Think Kansas City style is our favorite barbecue? You’re so wrong, survey says. | Opinion

Kansas’ favorite style of barbecue sauce is something called “Alabama white sauce.”

If you’re like me, you’ve never actually had it, or even heard of it.

But Alabama white was named Kansas’ favorite sauce in a state-by-state online survey of 3,000 barbecue aficionados across the country, according to the website of Smoked BBQ Source.

At this point, you’re probably asking “What have they been smoking?”

I checked out the site and it actually seems pretty legit, with lots of recipes and credible advice on grilling and smoking.

But how they came up with Alabama white as Kansas’ favorite barbecue sauce, I’ll probably never know.

We get these sorts of polls and surveys every day.

Today alone, we’ve gotten a poll naming Travis Kelce as the most popular player in the NFL. That’s kind of plausible, with his being Taylor Swift’s boyfriend and whatnot.

We got another Chiefs poll, that ranked them as the third-most fashionable team in the NFL, based on search traffic and keywords such as “fashion” and “outfits.” Kelce was the most fashionable Chief, again likely due to the more-or-less obsessive interest in him among Swifties.

And then there was the survey that ranked Kansas as the “cheapest state to plan a summer vacation.” That one, I actually believe, having spent many a night in Kansas motels that were, umm, shall we say economical?

And where else but Kansas can you add twine to the world’s largest ball of it, climb down a hand-dug well, tour a salt mine, and eat at a western-themed Subway that was once part of an amusement park that went out of business two months after it opened?

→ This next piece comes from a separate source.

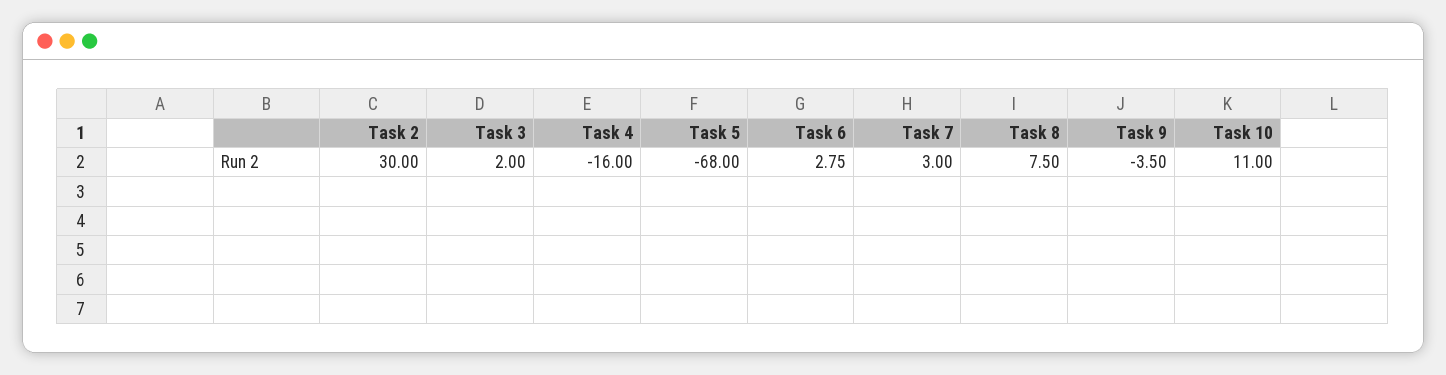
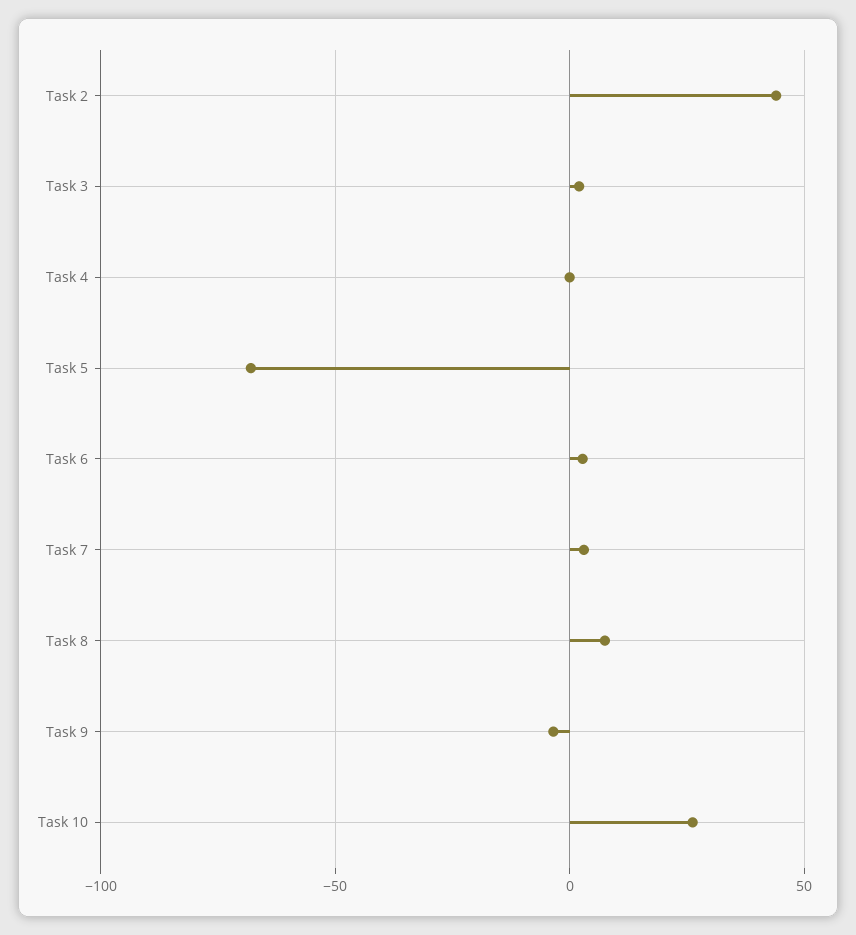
Task 2: 30 -> 45
Task 4: -16 -> 0
Task 10: 11 -> 25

And all that costs less than one day in Disneyland, so make your reservations now, or don’t, because you probably won’t really need them.

But I digress.

I seldom write about these surveys, because they’re mostly bogus.

But every now and then, one comes along that is so off the mark that it actually becomes fun to make fun of it.

Which brings us back to the Alabama white sauce.

Here’s how they described it: “Alabama White Sauce is celebrated for its distinctive mayonnaise base, setting it apart with its unique color and creamy texture.”

My immediate reaction: Ick.

I’m not smearing mayonnaise anything on a perfectly good brisket or rack of ribs.

Neither does any other Kansan I know, except maybe Chance Swaim, Eagle investigative reporter and an avid hunter who co-authors our “Open Season” online newsletter.

Chance said he bought a bottle of Alabama white sauce at the store once. His hot take: “It tastes better than it looks.”

I’ll take his word for it. The man eats like a raccoon — when he’s not eating a raccoon.

Although I’ve lived here 26 years, I don’t claim to know it all when it comes to Kansas cuisine.

Perhaps, I considered, the restaurants where I get my barbecue are all part of some front group for the tomato industrial complex.

It’s a big state, and maybe there’s a secret underground that’s trafficking in white-sauced barbecue somewhere.

So I consulted an actual expert, Denise Neil, the award-winning writer of our “Dining with Denise” column and celebrated author of the book “Classic Restaurants of Wichita.”

Her reaction was as incredulous as mine.

“That poll is wrong, wrong, wrongo dongo,” she said. “People here don’t eat that.”

She said she only remembers seeing Alabama white sauce on one menu in the 24 years she’s been reporting on Kansas food and restaurants.

It was a sauce option at Crutch BBQ, a Rock Road eatery near the Towne East mall which closed last year, and reopened as Quinton’s Bar & Grill with a different concept and menu.

So what does Denise say is our real favorite barbecue here? It’s obvious: “Kansans like Kansas City style, sweet and sticky.”

She was shocked to discover that KC-style came in at a woeful No. 8 in the poll, behind Arizona, Georgia, Florida, California, Arkansas and Texas styles.

I was equally shocked.

I lived in California and Arizona for most of my life before coming to Kansas, and I didn’t know we even had a barbecue style.

Hawaiian placed No. 9 on the survey of Kansas’ favorite barbecues. You’d think it would be higher, with all the luaus we’re always having around here.

But it appears we’re stuck with Alabama white as our favorite barbecue sauce.

The survey said it, so it must be true. Deal with it.